* Start GIVEN PASSAGE *

This study aims to provide empirical evidence related to the value relevance of earnings per share, book value per share, dividend per share, and leverage ratio on the stock prices of non-financial firms listed on the Borsa Istanbul Tukey (BIST). This study aims to examine the value relevance of accounting information in non-financial firms listed on BIST, specifically in terms of whether earnings per share and book value per share have a positive and statistically significant relation with stock-price. The study purpose is to examine the relationship between accounting information and stock price.

1. 5 Objective of the Study

The main target of the research is to explore the influence of the value relevance of accounting information on stock price. To fulfil the overall objective, the aim is to determine the variables of relevance and to explain the relationship between value relevance and stock price.

* End GIVEN PASSAGE *
* Start GIVEN INFORMATION *

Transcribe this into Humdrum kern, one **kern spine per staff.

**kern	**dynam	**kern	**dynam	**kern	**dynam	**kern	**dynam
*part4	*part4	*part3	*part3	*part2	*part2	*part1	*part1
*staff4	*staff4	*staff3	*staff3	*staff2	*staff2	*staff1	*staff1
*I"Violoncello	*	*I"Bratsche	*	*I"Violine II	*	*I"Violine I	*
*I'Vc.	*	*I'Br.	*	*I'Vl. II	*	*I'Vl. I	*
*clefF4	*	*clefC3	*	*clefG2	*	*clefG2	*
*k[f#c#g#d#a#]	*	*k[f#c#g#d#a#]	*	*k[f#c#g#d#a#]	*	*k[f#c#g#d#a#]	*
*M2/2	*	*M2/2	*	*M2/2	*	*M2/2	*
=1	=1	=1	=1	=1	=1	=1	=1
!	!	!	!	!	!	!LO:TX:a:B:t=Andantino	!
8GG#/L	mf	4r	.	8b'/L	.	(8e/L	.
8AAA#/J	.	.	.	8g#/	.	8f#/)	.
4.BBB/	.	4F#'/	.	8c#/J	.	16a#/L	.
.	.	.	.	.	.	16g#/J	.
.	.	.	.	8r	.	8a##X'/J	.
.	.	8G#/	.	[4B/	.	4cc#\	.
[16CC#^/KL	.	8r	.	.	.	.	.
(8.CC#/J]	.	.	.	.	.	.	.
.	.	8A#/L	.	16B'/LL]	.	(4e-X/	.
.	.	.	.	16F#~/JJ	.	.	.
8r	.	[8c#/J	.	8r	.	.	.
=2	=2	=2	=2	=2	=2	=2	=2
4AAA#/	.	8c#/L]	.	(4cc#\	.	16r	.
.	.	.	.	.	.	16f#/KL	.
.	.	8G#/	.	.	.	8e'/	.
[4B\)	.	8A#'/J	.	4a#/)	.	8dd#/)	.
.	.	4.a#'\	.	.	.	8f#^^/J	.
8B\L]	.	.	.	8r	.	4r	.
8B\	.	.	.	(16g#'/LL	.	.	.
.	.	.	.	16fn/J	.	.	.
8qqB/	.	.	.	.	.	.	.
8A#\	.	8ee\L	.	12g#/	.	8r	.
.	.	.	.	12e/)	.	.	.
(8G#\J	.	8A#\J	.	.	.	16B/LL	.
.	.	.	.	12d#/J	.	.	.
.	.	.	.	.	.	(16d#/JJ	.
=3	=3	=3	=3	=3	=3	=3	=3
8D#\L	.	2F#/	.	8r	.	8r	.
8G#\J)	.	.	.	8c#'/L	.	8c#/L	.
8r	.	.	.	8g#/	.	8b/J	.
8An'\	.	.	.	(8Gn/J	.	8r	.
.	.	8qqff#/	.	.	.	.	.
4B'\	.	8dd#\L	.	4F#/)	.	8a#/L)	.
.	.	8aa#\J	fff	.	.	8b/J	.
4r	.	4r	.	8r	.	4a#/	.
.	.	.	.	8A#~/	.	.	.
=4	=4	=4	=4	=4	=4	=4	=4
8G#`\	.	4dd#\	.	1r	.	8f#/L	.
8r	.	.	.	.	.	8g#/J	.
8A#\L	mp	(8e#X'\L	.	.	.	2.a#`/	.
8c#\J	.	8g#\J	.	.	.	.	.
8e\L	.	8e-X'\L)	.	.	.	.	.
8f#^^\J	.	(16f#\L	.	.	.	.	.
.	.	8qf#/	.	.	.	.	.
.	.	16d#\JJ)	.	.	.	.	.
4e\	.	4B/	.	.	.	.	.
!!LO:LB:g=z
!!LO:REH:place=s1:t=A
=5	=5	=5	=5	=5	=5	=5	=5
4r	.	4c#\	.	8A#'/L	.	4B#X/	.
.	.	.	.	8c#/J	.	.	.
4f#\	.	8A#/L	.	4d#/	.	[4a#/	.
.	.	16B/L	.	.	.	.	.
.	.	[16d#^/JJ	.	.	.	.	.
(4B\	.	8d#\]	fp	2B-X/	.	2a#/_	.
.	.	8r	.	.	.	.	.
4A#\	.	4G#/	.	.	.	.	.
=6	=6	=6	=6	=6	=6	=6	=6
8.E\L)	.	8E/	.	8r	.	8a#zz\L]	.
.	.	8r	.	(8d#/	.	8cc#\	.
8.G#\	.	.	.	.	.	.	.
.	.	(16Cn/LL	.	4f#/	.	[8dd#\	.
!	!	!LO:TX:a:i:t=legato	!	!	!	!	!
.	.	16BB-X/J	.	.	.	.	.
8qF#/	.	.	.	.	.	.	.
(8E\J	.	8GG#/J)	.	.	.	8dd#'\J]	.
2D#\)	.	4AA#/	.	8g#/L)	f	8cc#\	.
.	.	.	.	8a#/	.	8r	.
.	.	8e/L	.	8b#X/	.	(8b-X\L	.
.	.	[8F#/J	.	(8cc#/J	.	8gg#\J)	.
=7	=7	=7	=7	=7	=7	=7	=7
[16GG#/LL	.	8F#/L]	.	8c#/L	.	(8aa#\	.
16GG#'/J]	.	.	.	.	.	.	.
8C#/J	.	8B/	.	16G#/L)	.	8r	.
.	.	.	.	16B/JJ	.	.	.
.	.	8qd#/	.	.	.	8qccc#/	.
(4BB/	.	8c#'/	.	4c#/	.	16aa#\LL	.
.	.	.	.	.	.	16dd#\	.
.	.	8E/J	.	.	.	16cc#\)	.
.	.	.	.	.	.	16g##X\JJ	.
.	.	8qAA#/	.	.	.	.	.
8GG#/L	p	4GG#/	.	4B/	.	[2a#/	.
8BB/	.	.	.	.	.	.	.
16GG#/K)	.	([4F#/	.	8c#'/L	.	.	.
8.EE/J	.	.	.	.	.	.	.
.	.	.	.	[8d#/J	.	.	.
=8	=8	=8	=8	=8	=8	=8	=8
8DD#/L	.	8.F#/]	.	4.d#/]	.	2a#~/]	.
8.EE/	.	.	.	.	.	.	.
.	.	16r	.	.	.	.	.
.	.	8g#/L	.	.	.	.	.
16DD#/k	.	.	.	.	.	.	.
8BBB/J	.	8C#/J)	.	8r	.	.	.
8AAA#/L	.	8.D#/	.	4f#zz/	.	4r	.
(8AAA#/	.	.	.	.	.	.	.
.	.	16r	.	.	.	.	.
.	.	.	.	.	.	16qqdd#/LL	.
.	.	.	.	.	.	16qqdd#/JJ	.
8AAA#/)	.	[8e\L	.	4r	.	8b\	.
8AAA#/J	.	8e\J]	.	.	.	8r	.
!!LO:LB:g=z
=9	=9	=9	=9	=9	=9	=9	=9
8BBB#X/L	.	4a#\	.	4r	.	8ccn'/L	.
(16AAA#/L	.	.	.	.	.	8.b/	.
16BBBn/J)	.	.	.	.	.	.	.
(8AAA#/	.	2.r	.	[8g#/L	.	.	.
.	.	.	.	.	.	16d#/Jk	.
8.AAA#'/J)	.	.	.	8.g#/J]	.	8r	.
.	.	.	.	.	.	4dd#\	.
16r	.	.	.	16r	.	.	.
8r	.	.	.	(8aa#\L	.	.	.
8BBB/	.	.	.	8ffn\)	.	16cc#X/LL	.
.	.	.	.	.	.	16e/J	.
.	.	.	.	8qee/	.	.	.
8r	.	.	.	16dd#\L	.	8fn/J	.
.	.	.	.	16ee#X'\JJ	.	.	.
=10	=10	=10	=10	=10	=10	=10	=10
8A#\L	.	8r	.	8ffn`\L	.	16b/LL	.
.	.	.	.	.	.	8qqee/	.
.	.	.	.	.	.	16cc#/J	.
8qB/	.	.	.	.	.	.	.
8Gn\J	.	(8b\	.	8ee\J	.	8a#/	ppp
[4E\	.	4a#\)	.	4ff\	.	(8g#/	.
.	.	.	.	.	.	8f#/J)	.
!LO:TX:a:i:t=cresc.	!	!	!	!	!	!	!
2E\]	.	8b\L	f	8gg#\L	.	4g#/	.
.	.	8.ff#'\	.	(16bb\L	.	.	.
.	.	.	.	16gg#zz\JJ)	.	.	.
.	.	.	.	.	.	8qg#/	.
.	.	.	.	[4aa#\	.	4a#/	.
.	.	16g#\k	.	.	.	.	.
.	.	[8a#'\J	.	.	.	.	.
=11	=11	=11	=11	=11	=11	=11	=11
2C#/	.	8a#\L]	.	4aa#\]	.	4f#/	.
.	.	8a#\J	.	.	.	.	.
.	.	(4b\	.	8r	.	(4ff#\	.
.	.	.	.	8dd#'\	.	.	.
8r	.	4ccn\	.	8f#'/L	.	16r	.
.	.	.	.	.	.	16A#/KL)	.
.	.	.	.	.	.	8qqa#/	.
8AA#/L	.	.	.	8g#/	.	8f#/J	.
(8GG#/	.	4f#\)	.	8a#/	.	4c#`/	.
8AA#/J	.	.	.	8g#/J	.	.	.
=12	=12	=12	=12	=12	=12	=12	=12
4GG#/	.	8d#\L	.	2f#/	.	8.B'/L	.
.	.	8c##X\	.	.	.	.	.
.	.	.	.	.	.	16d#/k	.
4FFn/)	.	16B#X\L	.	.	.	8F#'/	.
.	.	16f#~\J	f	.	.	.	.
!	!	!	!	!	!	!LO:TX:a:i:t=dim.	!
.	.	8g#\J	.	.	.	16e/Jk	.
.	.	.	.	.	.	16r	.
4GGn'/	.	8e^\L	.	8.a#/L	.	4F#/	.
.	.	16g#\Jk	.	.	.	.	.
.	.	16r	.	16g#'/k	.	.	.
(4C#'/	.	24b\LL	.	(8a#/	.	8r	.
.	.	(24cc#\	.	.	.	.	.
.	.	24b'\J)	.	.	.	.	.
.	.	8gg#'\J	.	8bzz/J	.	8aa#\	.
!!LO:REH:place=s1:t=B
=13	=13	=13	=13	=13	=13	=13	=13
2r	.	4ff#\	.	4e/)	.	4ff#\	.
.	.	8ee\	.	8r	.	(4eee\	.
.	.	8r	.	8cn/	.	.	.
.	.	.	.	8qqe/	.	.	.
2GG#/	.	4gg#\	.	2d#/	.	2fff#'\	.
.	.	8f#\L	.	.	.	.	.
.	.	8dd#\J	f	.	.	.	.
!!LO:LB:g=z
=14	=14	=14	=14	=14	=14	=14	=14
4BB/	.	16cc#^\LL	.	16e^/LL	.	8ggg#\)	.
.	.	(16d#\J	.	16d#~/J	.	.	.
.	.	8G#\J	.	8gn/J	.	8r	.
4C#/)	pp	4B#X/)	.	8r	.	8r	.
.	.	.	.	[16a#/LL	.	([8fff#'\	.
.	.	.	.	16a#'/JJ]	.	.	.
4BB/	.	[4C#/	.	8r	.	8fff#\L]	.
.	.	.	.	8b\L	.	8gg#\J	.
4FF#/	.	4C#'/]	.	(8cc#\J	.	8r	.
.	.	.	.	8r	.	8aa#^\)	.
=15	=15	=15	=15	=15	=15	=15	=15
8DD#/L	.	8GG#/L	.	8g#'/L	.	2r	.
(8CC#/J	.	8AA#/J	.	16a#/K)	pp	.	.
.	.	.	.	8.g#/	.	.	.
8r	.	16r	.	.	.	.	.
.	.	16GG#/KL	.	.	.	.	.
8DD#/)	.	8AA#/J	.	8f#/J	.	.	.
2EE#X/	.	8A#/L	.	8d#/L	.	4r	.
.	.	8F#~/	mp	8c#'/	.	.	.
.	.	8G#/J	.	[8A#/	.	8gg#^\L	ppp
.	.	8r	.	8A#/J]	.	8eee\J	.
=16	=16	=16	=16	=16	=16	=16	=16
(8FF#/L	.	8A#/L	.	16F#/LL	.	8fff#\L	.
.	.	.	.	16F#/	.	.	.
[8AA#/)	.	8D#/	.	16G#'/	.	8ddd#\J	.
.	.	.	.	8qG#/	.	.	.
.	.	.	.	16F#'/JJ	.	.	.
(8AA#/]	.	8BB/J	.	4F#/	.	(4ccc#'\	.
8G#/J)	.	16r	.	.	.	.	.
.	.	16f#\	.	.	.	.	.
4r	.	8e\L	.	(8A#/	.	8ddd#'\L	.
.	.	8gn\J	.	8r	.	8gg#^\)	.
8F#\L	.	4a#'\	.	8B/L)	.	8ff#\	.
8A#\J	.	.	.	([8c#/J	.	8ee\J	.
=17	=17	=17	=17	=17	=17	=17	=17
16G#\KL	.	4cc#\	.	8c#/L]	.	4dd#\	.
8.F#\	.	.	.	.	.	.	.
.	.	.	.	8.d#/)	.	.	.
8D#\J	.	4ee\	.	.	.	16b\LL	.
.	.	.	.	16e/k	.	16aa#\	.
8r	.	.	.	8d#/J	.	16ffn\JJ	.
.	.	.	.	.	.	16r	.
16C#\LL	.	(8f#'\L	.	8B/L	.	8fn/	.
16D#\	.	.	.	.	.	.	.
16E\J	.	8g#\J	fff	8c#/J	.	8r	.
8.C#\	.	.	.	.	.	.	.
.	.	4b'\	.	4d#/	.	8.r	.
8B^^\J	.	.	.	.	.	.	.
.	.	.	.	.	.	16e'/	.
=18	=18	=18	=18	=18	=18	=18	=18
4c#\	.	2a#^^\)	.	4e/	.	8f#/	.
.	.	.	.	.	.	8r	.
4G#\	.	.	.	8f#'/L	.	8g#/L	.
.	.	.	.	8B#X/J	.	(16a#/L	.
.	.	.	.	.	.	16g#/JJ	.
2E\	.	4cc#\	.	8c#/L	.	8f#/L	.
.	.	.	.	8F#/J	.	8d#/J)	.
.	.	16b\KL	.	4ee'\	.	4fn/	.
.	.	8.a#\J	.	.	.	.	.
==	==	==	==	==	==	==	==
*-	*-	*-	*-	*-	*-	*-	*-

* End GIVEN INFORMATION *

▶ EXERCISE TASK 1
According to the study excerpt, what is the main target of the research?
▶ EXERCISE TASK 2
Write out the study excerpt between "1. 5 Objective" and "relevance and stock price.", inclusive, substituting "investigation" for "research".

▶ EXPECTED OUTPUT 1
To explore the influence of the value relevance of accounting information on stock price.

▶ EXPECTED OUTPUT 2
1. 5 Objective of the Study

The main target of the investigation is to explore the influence of the value relevance of accounting information on stock price. To fulfil the overall objective, the aim is to determine the variables of relevance and to explain the relationship between value relevance and stock price.